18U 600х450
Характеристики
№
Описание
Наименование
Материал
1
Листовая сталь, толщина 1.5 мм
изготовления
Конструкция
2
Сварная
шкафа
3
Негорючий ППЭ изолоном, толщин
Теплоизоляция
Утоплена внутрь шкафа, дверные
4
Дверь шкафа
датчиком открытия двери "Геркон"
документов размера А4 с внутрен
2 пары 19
_ _ _
WORK ITEM: Reproduce all the records, exactly and in full.

EXERCISE ANSWER:
18U 600х450
Характеристики
№
Описание
Наименование
Материал
1
Листовая сталь, толщина 1.5 мм
изготовления
Конструкция
2
Сварная
шкафа
3
Негорючий ППЭ изолоном, толщин
Теплоизоляция
Утоплена внутрь шкафа, дверные
4
Дверь шкафа
датчиком открытия двери "Геркон"
документов размера А4 с внутрен
2 пары 19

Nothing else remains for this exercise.